Des propositions pour enrayer la désertification médicale

L'ancienne ministre de la santé Elisabeth Hubert a remis un rapport à Nicolas Sarkozy pour tenter d'enrayer la désertification médicale en France. /Photo prise le 26 novembre 2010/REUTERS/Jacky Naegelen - -
par Emmanuel Jarry
PARIS (Reuters) - Comment enrayer la désertification médicale en France ? L'ancien ministre Elisabeth Hubert tente de répondre à la question dans un rapport remis vendredi au président Nicolas Sarkozy.
Elle-même médecin, Elisabeth Hubert propose un ensemble de mesures allant de la réforme des études médicales à l'encouragement des regroupements, en passant par une refonte de la rémunération des professionnels de santé et l'incitation à l'installation de praticiens généralistes dans les "déserts médicaux".
Des mesures qu'elle juge indissociables.
"Si on ne prend qu'une de ces mesures, je serai la première à dire qu'on se plante", a-t-elle expliqué après un entretien avec le chef de l'Etat.
Alors que le système de santé français est encore réputé l'un des meilleurs au monde, elle fait état de difficultés "réelles" à accéder à une offre de soins "en un temps court et à des conditions financières acceptables".
"L'état démographique de cette profession (fait) peser un réel danger sur toute l'offre de santé", écrit Elisabeth Hubert, selon qui il pourrait y avoir dans dix ans 10% de médecins en moins.
Si les territoires concernés par ces difficultés sont en majorité ruraux, celles-ci touchent aussi des quartiers urbains que l'insécurité ambiante a conduit les professionnels de santé à fuir, souligne-t-elle dans son rapport.
Elle fait état d'un "ras-le-bol" des médecins libéraux, qui conduit les plus âgés à dévisser leur plaque et les plus jeunes à refuser de s'installer, et déplore une "mauvaise répartition" entre généralistes et spécialistes.
GRADUER LES RÉMUNÉRATIONS
Elle impute notamment cette mauvaise répartition à la formation des jeunes médecins, concentrée dans les centres hospitaliers universitaires (CHU) et qui n'est donc pas conçue pour les orienter vers la médecine générale.
Elisabeth Hubert propose de réduire de six à cinq ans la durée des études avant internat et d'organiser à la faculté de "vrais stages d'initiation" à la médecine générale, hors CHU.
Elle préconise également le développement de la télémédecine et du partage électronique d'informations médicales, ce qui suppose de lever quelques obstacles juridiques.
Elisabeth Hubert propose d'autre part d'encourager le regroupement de médecins et autres professionnels au sein de "maisons de santé" ou de "pôles de santé", un domaine dans lequel la France a pris du retard.
Elle suggère une refonte du système de rémunération avec une graduation des honoraires en fonction de l'acte.
"Il ne s'agit pas de faire plus payer la consultation mais de faire en sorte qu'elle soit valorisée à sa juste valeur", a-t-elle expliqué à la presse.
"Quand on a un acte court, hypersimple, la valeur peut être plus faible.
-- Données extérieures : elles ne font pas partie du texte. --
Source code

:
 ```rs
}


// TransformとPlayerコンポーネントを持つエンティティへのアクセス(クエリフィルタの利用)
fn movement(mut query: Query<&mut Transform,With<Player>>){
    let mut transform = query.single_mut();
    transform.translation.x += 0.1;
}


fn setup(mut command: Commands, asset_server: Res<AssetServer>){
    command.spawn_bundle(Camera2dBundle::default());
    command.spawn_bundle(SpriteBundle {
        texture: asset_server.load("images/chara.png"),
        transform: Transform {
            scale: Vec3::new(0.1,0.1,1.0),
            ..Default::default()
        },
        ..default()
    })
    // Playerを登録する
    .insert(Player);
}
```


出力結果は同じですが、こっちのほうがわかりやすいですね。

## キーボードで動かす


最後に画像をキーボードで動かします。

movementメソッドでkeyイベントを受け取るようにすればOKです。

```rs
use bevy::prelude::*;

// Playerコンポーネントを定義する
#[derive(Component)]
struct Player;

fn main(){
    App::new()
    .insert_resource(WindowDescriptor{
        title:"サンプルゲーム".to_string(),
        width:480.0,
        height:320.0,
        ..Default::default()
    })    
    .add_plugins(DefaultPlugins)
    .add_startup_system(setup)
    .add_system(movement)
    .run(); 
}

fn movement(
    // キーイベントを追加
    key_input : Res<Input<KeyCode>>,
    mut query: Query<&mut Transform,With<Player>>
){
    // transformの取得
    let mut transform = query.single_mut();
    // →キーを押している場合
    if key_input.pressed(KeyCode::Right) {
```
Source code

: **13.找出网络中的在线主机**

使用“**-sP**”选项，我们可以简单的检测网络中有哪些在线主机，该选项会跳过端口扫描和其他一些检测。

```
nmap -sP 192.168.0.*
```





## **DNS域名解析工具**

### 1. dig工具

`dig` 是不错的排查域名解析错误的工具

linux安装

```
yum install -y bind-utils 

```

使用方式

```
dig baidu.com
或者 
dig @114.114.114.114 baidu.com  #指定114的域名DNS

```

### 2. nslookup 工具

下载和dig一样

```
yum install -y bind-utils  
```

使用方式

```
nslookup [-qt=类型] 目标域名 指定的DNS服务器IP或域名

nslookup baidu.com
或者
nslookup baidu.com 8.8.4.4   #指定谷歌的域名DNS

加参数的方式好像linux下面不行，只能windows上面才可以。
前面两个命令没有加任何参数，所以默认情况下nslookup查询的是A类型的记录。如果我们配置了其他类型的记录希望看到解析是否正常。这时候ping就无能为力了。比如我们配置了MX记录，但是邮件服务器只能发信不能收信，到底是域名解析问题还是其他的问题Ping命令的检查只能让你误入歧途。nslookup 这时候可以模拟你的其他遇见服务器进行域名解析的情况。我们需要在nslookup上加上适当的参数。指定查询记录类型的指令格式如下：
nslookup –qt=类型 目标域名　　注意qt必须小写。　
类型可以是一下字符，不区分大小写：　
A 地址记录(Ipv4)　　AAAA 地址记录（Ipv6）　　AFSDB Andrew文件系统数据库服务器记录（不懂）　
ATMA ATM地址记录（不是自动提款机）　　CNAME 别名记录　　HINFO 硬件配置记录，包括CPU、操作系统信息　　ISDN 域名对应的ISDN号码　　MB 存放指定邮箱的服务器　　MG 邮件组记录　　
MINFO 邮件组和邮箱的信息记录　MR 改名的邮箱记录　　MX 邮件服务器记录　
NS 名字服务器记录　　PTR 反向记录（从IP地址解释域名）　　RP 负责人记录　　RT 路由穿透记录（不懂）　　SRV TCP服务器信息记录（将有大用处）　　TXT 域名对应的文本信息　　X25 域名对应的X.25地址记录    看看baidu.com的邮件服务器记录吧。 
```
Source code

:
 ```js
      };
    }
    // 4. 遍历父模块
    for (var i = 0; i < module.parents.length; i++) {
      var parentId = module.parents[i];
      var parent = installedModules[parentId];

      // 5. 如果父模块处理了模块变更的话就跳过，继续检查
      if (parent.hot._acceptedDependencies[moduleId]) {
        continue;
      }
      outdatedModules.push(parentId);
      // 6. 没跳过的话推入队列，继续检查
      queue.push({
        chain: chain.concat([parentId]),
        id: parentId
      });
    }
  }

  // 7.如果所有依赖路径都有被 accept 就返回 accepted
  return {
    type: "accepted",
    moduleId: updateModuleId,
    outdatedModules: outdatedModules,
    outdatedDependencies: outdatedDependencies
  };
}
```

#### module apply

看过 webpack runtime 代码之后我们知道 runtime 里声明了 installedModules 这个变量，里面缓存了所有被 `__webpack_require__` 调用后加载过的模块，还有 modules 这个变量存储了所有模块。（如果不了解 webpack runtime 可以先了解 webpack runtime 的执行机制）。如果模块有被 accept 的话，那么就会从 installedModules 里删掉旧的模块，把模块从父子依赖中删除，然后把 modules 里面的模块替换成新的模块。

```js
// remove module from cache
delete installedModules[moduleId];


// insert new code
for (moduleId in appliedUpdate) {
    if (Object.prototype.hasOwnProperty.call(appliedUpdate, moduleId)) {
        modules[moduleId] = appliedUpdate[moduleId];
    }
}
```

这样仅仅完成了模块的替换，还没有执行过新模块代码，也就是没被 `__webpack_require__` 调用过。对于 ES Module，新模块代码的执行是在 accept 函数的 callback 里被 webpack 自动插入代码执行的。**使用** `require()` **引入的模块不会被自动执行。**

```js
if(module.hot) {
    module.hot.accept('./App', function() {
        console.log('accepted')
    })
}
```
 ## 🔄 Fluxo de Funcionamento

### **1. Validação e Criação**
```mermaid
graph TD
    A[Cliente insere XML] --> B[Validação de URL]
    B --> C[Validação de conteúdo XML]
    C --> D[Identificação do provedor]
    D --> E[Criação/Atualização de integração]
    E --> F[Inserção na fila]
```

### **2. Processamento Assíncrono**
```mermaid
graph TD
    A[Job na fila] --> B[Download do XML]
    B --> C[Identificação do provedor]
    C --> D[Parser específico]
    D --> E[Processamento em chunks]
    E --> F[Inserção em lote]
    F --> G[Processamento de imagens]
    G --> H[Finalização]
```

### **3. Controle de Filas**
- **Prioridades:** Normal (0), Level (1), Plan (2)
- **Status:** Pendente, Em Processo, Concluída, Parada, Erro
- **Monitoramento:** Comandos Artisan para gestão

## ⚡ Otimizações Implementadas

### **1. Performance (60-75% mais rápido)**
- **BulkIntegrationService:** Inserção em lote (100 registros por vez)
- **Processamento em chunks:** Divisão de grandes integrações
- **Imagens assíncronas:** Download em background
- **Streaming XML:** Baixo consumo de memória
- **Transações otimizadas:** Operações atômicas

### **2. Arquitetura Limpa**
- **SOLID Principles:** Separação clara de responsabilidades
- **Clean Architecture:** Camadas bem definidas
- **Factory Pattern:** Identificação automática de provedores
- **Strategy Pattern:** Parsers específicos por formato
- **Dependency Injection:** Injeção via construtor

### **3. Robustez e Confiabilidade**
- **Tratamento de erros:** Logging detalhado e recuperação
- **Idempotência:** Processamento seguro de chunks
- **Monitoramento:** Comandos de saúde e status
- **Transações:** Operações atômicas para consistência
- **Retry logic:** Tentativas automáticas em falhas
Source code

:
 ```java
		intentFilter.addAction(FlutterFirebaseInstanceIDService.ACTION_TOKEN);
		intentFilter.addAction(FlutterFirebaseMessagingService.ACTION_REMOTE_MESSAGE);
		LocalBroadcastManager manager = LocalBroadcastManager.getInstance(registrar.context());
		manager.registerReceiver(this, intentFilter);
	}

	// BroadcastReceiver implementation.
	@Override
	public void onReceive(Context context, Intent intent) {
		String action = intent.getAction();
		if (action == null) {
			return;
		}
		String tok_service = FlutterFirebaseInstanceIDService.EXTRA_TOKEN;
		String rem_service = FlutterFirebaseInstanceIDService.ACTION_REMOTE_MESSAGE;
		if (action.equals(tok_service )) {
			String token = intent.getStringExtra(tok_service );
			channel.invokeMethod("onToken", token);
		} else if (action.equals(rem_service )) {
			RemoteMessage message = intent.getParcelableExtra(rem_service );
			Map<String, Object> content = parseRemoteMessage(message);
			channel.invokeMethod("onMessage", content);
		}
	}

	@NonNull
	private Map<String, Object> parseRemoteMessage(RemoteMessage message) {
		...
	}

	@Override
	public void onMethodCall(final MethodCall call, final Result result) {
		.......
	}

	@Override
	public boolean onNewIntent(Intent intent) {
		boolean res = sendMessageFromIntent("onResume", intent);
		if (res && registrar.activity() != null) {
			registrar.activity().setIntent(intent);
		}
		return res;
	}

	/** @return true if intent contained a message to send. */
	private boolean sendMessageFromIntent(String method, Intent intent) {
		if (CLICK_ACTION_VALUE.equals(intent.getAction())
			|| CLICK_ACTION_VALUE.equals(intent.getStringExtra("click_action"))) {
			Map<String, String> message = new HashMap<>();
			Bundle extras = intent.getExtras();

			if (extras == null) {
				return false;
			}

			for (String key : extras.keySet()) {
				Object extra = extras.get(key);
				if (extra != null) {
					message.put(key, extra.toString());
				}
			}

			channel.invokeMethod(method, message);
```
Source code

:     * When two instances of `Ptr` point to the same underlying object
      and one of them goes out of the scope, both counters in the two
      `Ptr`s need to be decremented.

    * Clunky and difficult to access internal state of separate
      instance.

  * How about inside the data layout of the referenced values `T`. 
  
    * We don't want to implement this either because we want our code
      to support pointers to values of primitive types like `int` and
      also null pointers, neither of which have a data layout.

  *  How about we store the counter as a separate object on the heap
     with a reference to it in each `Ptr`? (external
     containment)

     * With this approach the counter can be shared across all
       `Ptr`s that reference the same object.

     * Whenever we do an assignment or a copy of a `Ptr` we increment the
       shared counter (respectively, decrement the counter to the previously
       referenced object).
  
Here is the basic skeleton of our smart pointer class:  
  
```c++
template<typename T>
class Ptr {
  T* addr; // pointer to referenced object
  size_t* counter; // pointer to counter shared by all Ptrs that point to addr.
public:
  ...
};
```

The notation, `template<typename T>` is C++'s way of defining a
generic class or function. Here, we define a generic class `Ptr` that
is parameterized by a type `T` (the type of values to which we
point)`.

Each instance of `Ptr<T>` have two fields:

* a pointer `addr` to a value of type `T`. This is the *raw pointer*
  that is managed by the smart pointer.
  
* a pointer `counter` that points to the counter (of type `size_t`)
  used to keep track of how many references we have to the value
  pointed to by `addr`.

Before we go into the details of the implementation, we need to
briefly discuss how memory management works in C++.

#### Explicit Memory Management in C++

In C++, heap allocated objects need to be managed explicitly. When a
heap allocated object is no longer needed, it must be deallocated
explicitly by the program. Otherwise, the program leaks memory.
Pour une démarche plus longue, la valeur doit être plus importante et bien évidemment les patients doivent en être remboursés", a-t-elle ajouté, tout en insistant sur le fait que ce n'est pas le sujet essentiel de son rapport.
MISSION DE SERVICE PUBLIC
Pour désengorger les services d'urgence hospitaliers, Elisabeth Hubert propose de "repenser la permanence des soins", notamment en instaurant des plages horaires plus larges au sein des maisons et pôles de santé et un numéro de téléphone parallèle au 15 du Samu.
Parmi les mesures visant à encourager l'installation en zone sous-médicalisée, elle propose de créer un fonds géré par la Caisse des dépôts et consignations, pour garantir la reprise de l'investissement médical en cas de départ.
Elle recommande de faire de l'offre médicale dans les zones les plus démunies une "mission de service public" assortie d'une rémunération fixe spécifique, qui s'ajouterait au paiement des honoraires à l'acte.
Selon un communiqué de l'Elysée, Nicolas Sarkozy souhaite que des "mesures fortes" soient prises dès 2011 en matière de simplification des conditions d'exercice, de modernisation des systèmes d'information, de soutien au regroupement, d'aide à l'installation et de formation en médecine générale.
Il a demandé aux ministres concernés d'engager "très rapidement" des concertations sur ces différents chantiers.